Here is an indigenous knowledge case study from the KIVU (Knowledge, Imagery, Vision, and Understanding) Project for In...
that interested me:INDIGENOUS WOMEN HEALERS FORMED GROUPS TO PRACTICE TRADITIONAL MEDICINE IN OAXACA (MEXICO)After bitter struggles with official associations of physicians, traditional medicine people, mostly women, finally were able to organize joint meetings in which they shared their experiences and set up plans for collaboration. As a direct result, indigenous women benefitted immensely. Their involvement has been a key factor in cataloguing the plants, herbs, and practices, and in promoting the conservation and availability of curative products and practices. With the support of the National Indigenist Institute, UNICEF, and NGOs, an overall health program has been established. Recognized medicine people and healers train interested indigenous villagers as health promoters through courses and workshops, focussing on the recovery of communal knowledge about medicinal plants and traditional healing practices. The status of indigenous women has been enhanced through the creation of a council of traditional medicine where their knowledge is recognized, and through the opening of community clinics. Not only can they make wide use of their traditional knowledge in medicine, but also the exercise of their practice has been greatly improved.
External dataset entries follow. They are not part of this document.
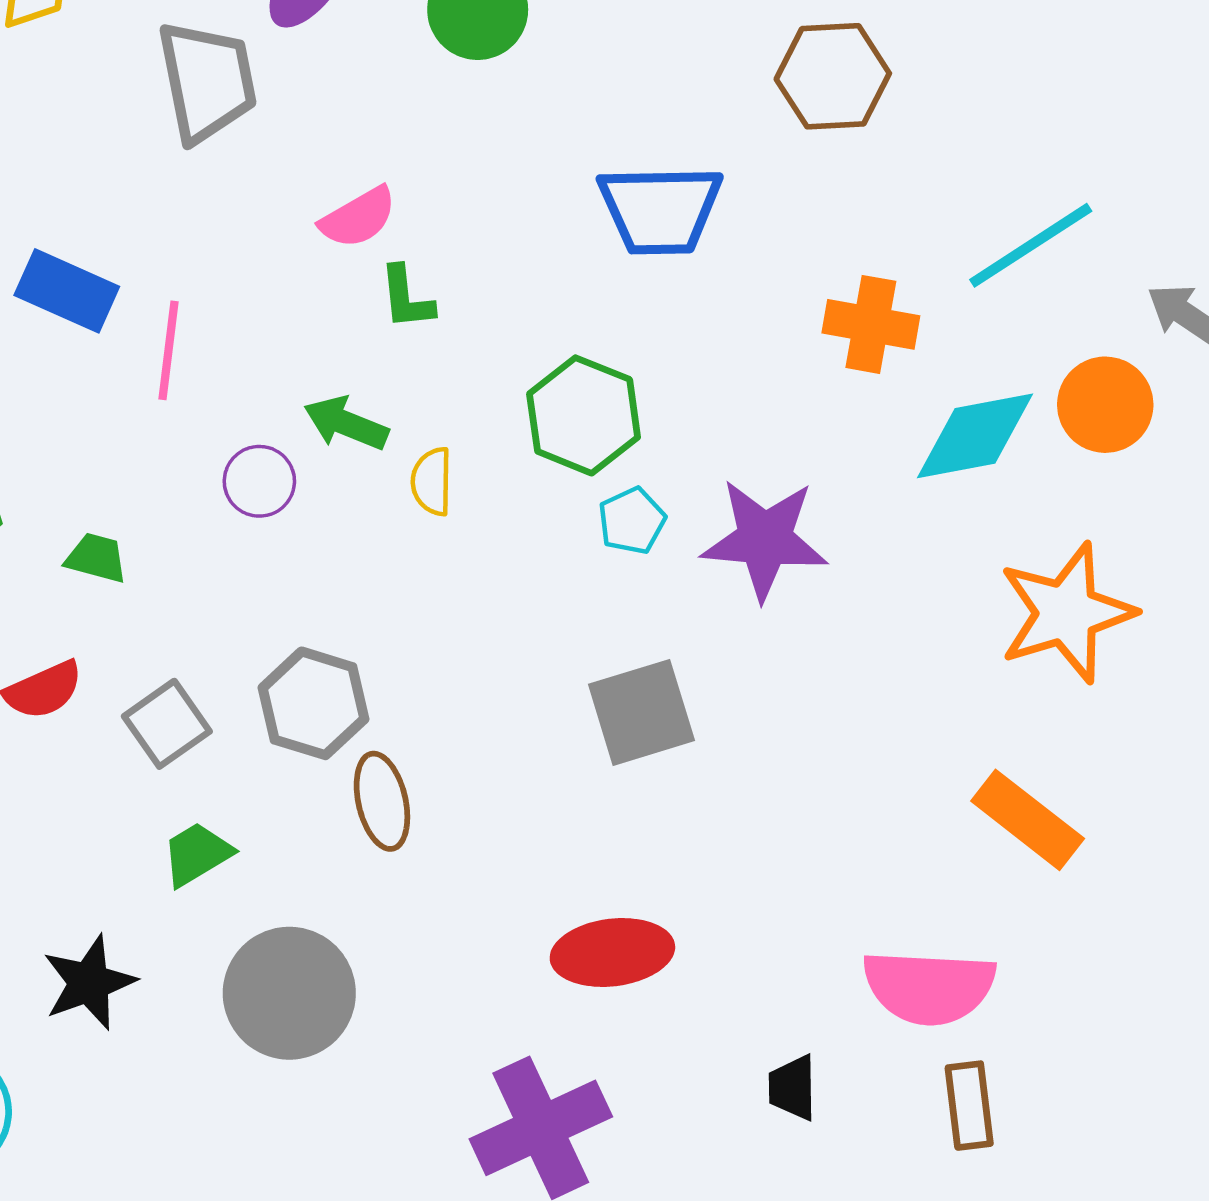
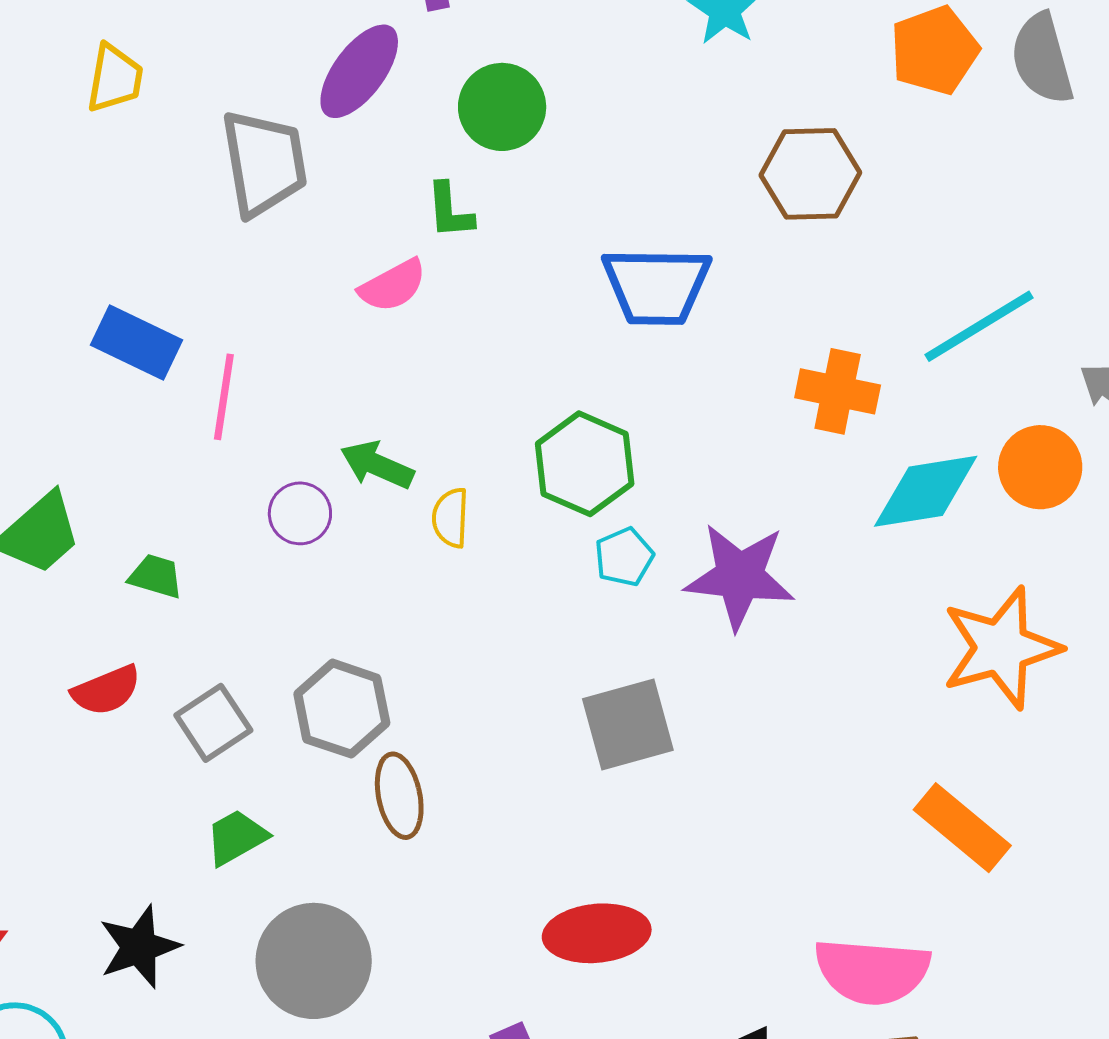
green L-shape: (406, 298) -> (450, 211), moved

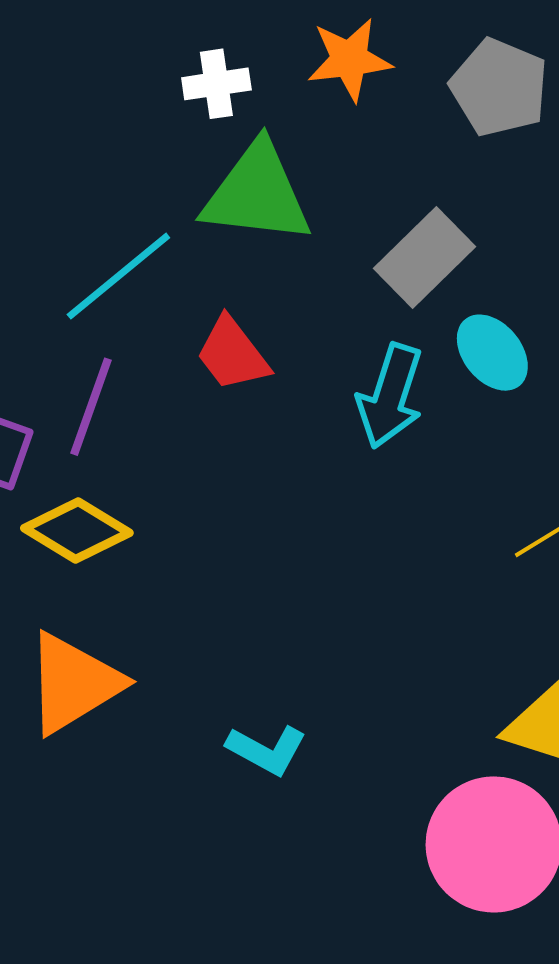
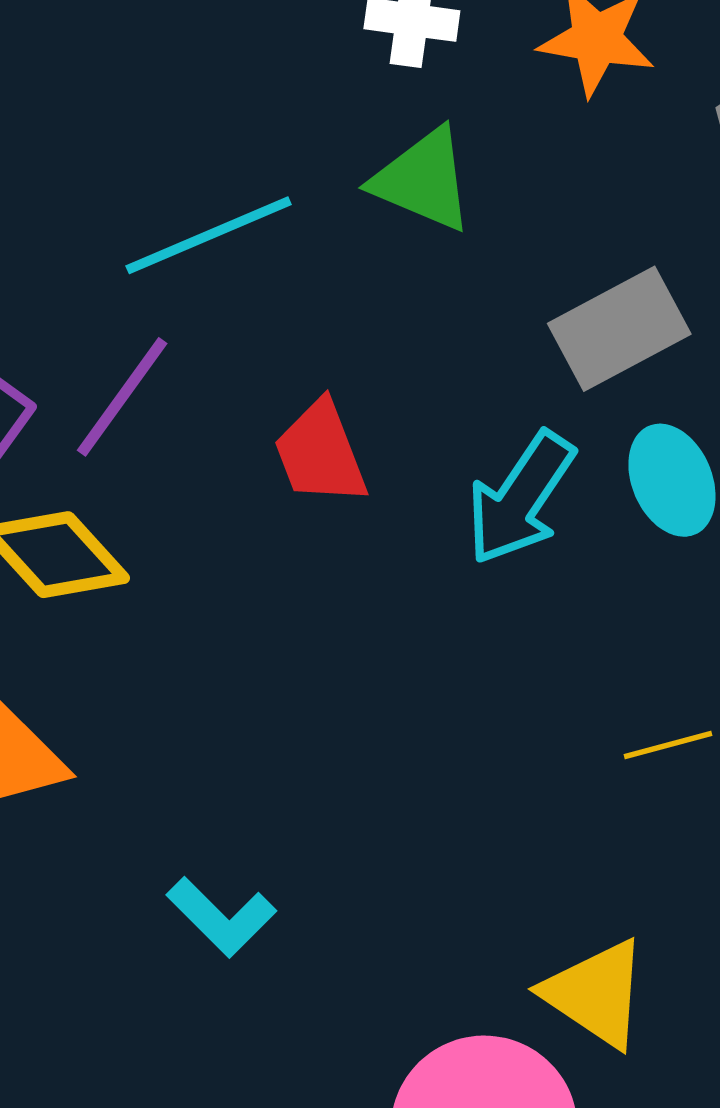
green triangle: (257, 194) -> (423, 180), size x0.7
red trapezoid: (232, 354) -> (320, 453), moved

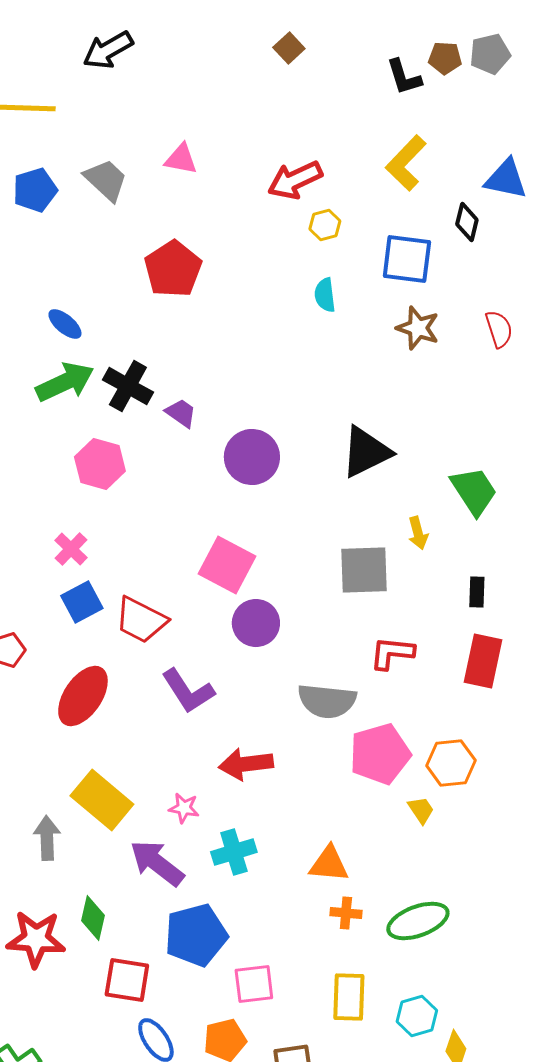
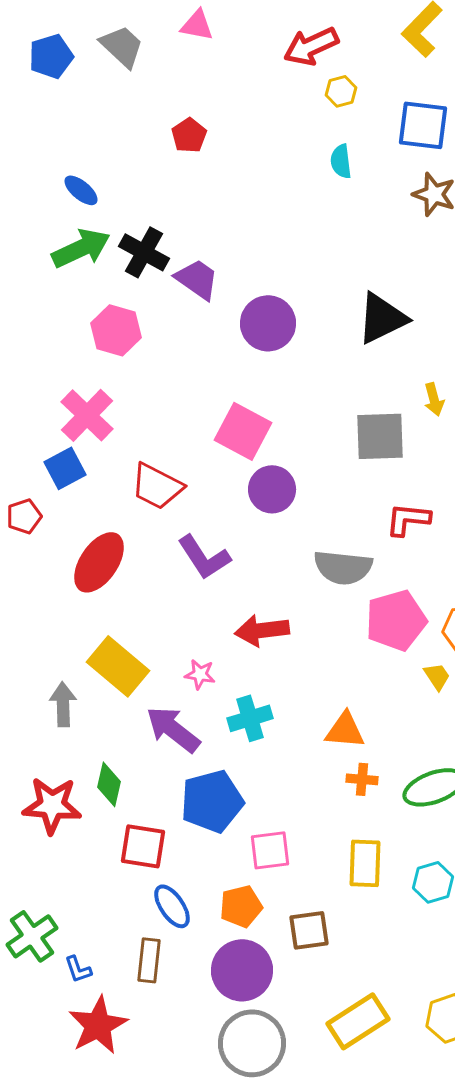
red pentagon: (173, 269) -> (189, 135), size x0.6
purple trapezoid: (181, 413) -> (197, 279), size x1.4
pink cross: (71, 549) -> (87, 415), size x1.6
blue square: (82, 602) -> (65, 468), moved

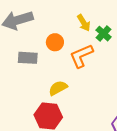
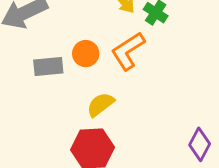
orange circle: (55, 42) -> (86, 54), moved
The most important lesson I take from this is to respect indigenous knowledge, and instead of fighting it, to use it to your advantage. In this story, when official associations of physicians stopped fighting the indigenous knowledge, these people became more able to help themselves using there own methods.
If only it were this simple, however. Unfortunately, there are all sorts of shades of gray. Such as, what if someone used traditional healing methods, but it wasn't enough? But since they are used to their own healing methods, and they have received treatment, they may not pursue treatment through other methods, and could end up getting worse and dying.
And what about something like female genital mutilation? That is certainly an indigenous practice in some places, but how can you respect and use that? What alternatives do you have to fighting it?